ACTION ITEM -> Retype each line of the records below word for word, with no changes.

==*==

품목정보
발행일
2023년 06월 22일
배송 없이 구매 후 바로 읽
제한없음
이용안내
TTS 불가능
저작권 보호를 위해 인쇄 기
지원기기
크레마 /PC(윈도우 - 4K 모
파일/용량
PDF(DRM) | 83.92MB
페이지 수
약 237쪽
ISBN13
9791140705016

==*==

RESULT BELOW ->
품목정보
발행일
2023년 06월 22일
배송 없이 구매 후 바로 읽
제한없음
이용안내
TTS 불가능
저작권 보호를 위해 인쇄 기
지원기기
크레마 /PC(윈도우 - 4K 모
파일/용량
PDF(DRM) | 83.92MB
페이지 수
약 237쪽
ISBN13
9791140705016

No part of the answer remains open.